> **PROMPT A**
In the word-count tutorial, copy out the passage starting at "Then we use" and ending at "our first text.".
> **PROMPT B**
Translate this sentence from the word-count tutorial into French: "Dictionaries are related to lists, because they can both store multiple values."
EXCERPT TO READ section start
To get all the unique words across the two texts, we join our two bags of words and convert them to a set. Now that we have changed the datatype, no duplicates are allowed and we get a list (technically not a list but a set) of all unique words across the two texts.

In [None]:
unique_words  = set(bag_of_words_a + bag_of_words_b)

Now that we know all the unique words of the texts, we just need to count them.

To keep track of our word counts, we introduce a new datatype: the dictionary (`dict`). Dictionaries are useful when we want to store data in a way that allows us to access specific parts of the data easily.

#### OPTIONAL: More about dictionaries
Dictionaries are related to lists, because they can both store multiple values. However, instead of an index, the value of a dictionary is accessed by using a _key_.

An example: I have a a dictionary (`days_per_month`) and I want to save the number of days in each month in the dictionary. I use the names of the months as my keys and the number of days are my values. To add the values to the dictionary I assign the value at the correct index; `days_per_month['january'] = 31` and repeat for the remaining months. Now I can retrieve the values by passing a specific key to the dictionary, eg. `days_per_month['november']` will return the value `30`. If I pass a key that has not been assigned a value, I will get an error.

Dictionaries are initiated with either curly brackets (`{}`) or the `dict()` command. Our previous dictionary could have been initiated with either `days_per_month = {}` or `days_per_month = dict()`.

Dictionaries doesn't have to be empty from the beginning; they can be initated with data. The syntax requires each key and value to be separated by a colon and each key-value pair to be separated by a comma. Our previous dictionary could be initiated with data in this way:

`days_per_month = {'january': 31, 'february': 28, 'march': 31, 'april': 30, 'may': 31, 'june': 30, 'july': 31, 'august': 31, 'september': 30, 'october': 31, 'november': 30, 'december': 31}`

__Enough about dictionaries - back to our analysis.__

We use the `dict` command with the `fromkeys` method to create a dictionary which has all the words from `unique_words` as keys with an initial value of 0 each.

Then we use a `for` loop to iterate over every word in our first bag of words. Each time, we use the word as key in our dictionary of all unique words (`num_of_words_a`) and increment the value by 1. Once the loop has finished our dictionary contains the word counts for all words in our first text.

We repeat the process for our second bag of words and save the word counts in another dictionary (`num_of_words_b`).

In [None]:
num_of_words_a = dict.fromkeys(unique_words, 0)

for word in bag_of_words_a:
    num_of_words_a[word] += 1

num_of_words_b = dict.fromkeys(unique_words, 0)

for word in bag_of_words_b:
    num_of_words_b[word] += 1

#### Term frequency
Similar to relative frequency, term frequency is a measure of how many times a term occurs in a document relative to the length of the document.

We define a function which lets us calculate the term frequency for all words in our word count dictionary at the same time.
EXCERPT TO READ section end
DATASET CONTENT section start
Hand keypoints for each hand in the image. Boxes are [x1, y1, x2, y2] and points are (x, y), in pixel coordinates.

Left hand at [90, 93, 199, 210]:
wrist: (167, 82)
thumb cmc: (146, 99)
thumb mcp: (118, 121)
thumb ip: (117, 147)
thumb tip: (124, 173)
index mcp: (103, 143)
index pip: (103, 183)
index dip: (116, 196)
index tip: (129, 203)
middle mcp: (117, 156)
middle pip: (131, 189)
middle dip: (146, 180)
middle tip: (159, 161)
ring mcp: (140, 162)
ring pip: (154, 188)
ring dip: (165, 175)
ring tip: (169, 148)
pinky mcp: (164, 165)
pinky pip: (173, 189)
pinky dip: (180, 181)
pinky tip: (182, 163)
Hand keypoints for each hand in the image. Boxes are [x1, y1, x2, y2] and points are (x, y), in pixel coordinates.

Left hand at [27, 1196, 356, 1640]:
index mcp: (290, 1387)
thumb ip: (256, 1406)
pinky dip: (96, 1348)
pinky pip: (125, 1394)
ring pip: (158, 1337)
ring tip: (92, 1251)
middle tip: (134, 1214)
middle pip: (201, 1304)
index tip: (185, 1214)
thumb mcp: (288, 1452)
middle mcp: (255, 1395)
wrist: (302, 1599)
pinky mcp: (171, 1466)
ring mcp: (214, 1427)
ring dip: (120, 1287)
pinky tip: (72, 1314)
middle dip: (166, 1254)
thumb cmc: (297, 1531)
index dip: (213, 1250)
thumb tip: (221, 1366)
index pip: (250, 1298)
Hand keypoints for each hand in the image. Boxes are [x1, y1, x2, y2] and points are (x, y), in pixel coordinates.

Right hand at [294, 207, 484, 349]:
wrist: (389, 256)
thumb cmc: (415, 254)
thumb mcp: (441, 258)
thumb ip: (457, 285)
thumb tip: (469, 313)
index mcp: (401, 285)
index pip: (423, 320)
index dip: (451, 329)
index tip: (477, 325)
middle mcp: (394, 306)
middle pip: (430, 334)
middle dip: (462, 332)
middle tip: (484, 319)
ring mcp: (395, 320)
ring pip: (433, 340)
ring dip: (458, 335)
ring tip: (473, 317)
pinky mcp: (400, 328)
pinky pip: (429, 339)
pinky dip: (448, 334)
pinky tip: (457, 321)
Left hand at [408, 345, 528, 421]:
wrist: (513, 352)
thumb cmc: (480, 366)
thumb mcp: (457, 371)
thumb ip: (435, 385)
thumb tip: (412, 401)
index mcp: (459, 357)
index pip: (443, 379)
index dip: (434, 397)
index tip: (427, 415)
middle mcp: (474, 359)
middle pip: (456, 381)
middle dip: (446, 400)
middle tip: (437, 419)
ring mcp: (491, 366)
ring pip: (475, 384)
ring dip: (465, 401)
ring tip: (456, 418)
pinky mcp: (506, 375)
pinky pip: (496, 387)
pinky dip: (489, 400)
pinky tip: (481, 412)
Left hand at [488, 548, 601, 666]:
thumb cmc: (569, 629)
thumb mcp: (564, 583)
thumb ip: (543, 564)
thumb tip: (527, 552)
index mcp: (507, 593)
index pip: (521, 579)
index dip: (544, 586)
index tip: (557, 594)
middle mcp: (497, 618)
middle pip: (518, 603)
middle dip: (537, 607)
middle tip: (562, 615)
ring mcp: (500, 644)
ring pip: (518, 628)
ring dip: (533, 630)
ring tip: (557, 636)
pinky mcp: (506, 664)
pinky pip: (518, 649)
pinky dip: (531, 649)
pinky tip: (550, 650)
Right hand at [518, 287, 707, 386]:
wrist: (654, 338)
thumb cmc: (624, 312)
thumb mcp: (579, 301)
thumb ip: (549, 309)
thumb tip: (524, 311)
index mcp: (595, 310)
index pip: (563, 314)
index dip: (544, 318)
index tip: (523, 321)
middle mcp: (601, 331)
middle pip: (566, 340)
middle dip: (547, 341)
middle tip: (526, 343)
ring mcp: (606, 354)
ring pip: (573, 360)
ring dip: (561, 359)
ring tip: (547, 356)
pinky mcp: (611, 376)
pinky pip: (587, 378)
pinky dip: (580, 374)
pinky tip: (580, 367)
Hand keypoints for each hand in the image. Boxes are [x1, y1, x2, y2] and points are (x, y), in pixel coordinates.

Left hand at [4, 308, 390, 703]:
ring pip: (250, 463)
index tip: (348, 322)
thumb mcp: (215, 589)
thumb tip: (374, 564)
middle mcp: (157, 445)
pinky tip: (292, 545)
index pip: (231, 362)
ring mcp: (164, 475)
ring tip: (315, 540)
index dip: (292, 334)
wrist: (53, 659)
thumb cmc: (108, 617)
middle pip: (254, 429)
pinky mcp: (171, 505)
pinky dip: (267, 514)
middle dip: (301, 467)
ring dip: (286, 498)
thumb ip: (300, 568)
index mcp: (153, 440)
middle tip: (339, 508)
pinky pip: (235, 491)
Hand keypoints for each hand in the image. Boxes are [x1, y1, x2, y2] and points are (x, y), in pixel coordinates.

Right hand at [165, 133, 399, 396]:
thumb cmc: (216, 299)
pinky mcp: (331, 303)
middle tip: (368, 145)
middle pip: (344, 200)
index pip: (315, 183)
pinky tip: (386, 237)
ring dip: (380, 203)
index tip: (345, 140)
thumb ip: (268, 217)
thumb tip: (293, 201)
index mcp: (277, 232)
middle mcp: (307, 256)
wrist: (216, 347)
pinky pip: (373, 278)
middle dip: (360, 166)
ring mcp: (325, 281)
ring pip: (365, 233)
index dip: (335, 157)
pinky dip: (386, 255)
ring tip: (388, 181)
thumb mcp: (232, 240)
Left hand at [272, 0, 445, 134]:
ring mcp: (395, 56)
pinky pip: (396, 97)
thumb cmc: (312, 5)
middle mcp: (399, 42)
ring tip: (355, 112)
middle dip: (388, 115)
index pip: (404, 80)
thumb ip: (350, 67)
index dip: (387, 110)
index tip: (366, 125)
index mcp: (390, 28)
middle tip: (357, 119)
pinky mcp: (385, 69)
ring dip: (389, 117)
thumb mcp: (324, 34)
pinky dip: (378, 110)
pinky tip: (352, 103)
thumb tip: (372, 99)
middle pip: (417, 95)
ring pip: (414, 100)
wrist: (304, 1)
DATASET CONTENT section end
> **OUTPUT A**
Then we use a `for` loop to iterate over every word in our first bag of words. Each time, we use the word as key in our dictionary of all unique words (`num_of_words_a`) and increment the value by 1. Once the loop has finished our dictionary contains the word counts for all words in our first text.

> **OUTPUT B**
Les dictionnaires sont liés aux listes, car ils peuvent tous deux stocker plusieurs valeurs.